The outcome of the approaching US presidential election could also stand to have repercussions. Since the introduction of the IRA, Joe Biden has repeatedly called it a legislative victory and plans to make lowering drug prices one of the cornerstones of his presidential election campaign.

“The president will have a very strong case to make,” said Senator Amy Klobuchar of Minnesota, a member of the president’s national campaign advisory board. “Not only will people want to keep the benefits they have seen, they are going to want to get the benefits that are coming their way.” According to the NY Times, certain polls have shown that 80 percent of Americans support giving the government the ability to negotiate lower prices for Medicare.

“The Inflation Reduction Act is good politics, and it’s good policy,” said David Mitchell, president of the advocacy group Patients for Affordable Drugs. “Any politician who says otherwise is going against the will of the American people.”

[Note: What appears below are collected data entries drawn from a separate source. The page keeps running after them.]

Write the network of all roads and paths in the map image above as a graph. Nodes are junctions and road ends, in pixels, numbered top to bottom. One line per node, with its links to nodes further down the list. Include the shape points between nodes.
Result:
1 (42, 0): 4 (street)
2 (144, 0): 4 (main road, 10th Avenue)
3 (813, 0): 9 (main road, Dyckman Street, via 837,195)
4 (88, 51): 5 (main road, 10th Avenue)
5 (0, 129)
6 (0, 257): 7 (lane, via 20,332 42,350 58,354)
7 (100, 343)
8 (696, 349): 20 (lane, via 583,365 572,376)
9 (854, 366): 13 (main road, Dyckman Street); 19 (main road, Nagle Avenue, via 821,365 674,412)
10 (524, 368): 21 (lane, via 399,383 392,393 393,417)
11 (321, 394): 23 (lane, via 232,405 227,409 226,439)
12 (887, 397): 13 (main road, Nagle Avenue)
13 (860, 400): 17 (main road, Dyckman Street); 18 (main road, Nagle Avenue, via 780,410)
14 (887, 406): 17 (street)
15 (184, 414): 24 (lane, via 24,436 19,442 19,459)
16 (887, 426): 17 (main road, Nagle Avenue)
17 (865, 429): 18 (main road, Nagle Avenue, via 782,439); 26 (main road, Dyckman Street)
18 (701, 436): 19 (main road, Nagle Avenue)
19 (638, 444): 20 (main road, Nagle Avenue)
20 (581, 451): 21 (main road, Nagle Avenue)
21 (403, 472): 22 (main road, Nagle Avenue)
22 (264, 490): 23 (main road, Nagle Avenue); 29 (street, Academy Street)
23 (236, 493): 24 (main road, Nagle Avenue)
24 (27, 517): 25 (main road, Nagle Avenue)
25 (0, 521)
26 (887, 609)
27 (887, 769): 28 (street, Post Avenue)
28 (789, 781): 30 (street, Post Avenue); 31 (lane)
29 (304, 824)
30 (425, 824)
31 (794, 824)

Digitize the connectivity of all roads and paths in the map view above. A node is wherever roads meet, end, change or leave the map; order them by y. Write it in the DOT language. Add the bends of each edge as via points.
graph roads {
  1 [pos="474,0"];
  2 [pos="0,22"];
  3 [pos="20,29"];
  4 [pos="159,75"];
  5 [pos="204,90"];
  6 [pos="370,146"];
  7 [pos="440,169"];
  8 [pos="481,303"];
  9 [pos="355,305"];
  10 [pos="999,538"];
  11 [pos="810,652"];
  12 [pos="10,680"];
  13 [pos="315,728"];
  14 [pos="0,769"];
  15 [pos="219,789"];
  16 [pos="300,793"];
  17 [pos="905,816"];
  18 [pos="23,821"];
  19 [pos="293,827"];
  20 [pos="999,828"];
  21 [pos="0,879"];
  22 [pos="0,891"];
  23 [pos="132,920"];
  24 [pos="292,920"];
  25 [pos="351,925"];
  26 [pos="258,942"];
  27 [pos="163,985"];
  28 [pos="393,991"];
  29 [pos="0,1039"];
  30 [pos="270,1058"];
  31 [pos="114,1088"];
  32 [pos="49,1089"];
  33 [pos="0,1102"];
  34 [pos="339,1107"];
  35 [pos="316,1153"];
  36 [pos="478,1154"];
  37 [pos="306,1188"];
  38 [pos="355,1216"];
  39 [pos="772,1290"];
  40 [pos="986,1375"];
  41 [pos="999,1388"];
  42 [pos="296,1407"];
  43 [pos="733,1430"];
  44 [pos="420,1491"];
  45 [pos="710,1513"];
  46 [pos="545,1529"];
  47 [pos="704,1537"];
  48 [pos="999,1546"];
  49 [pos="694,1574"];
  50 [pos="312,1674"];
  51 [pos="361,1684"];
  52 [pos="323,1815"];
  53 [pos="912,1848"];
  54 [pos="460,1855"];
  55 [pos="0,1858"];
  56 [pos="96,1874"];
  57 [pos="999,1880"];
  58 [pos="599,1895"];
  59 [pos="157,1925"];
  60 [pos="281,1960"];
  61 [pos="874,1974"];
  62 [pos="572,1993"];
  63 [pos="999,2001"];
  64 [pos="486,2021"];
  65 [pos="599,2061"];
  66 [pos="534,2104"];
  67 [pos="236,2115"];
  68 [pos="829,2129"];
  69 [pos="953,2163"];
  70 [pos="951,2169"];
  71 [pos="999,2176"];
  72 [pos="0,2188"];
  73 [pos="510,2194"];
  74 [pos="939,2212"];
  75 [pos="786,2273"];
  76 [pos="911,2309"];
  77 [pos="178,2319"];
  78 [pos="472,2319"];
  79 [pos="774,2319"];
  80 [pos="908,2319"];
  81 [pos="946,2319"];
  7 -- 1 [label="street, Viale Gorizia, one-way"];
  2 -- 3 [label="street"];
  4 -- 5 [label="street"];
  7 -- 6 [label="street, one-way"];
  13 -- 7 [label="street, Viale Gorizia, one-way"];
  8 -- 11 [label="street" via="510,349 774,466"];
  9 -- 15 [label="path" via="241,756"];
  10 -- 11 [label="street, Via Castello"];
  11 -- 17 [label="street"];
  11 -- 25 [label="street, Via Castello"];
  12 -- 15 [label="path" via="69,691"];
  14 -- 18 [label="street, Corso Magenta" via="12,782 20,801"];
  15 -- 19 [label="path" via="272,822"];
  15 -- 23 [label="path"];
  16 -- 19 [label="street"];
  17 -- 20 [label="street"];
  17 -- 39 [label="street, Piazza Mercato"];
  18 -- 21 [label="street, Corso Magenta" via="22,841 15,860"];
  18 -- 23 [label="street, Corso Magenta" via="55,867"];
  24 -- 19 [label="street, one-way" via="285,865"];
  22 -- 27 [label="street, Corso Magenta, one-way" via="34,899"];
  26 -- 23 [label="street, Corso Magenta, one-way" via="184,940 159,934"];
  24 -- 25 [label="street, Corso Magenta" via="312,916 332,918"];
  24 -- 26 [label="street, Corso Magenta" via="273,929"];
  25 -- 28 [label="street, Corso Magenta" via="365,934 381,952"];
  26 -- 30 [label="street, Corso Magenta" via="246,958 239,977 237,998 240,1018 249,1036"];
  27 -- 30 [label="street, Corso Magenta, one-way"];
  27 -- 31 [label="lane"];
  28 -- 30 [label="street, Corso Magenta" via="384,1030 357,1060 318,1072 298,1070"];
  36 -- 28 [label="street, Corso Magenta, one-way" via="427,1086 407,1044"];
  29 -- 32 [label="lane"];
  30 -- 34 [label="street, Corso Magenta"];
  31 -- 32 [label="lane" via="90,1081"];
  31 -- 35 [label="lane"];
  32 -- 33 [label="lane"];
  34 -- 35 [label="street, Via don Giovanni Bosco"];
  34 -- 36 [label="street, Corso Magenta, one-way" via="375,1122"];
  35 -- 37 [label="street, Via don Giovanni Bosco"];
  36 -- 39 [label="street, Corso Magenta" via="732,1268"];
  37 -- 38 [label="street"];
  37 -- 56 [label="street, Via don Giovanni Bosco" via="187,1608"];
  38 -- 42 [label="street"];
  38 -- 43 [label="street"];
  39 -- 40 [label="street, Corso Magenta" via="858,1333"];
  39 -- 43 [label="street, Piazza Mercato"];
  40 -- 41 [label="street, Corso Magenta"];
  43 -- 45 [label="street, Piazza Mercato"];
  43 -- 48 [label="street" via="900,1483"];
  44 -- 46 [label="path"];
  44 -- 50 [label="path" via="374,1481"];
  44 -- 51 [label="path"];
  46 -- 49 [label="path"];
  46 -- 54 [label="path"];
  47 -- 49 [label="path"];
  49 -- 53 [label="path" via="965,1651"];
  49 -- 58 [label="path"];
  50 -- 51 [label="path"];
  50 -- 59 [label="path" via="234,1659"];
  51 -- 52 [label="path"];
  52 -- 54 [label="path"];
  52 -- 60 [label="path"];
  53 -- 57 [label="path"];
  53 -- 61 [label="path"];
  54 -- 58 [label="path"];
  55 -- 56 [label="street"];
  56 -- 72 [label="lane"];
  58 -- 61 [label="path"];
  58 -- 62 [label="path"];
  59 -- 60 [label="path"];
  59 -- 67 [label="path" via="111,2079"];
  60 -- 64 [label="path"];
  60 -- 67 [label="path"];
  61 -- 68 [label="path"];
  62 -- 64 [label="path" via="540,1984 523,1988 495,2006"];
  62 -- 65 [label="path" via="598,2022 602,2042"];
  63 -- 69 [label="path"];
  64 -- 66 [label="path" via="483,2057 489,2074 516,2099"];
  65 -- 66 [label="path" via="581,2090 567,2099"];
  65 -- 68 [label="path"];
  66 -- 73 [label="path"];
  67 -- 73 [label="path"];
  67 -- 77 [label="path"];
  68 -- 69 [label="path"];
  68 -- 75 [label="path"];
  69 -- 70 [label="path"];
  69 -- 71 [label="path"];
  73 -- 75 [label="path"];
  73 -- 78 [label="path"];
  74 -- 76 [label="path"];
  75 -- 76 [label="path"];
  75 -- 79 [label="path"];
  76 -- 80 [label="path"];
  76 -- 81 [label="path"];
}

Republicans candidates for the Republican presidential nomination have as of yet said little about the cost of medication, yet the election of a Republican could, in certain political analysts’ view lead to the repeal of the IRA.

Republican presidential candidate and former biotech entrepreneur Vivek Ramaswamy has expressed some skepticism. “That narrow action is not super well thought out,” Ramaswamy said, HuffPost reported. “The use of the word negotiation is a misnomer, when in fact you’re just negotiating with a single party.”

In a campaign video Donald Trump promised to re-issue his since dismissed September 2020 executive order that would “tell Big Pharma that we will only pay the best price they offer to foreign nations, who have been taking advantage of us for so long.”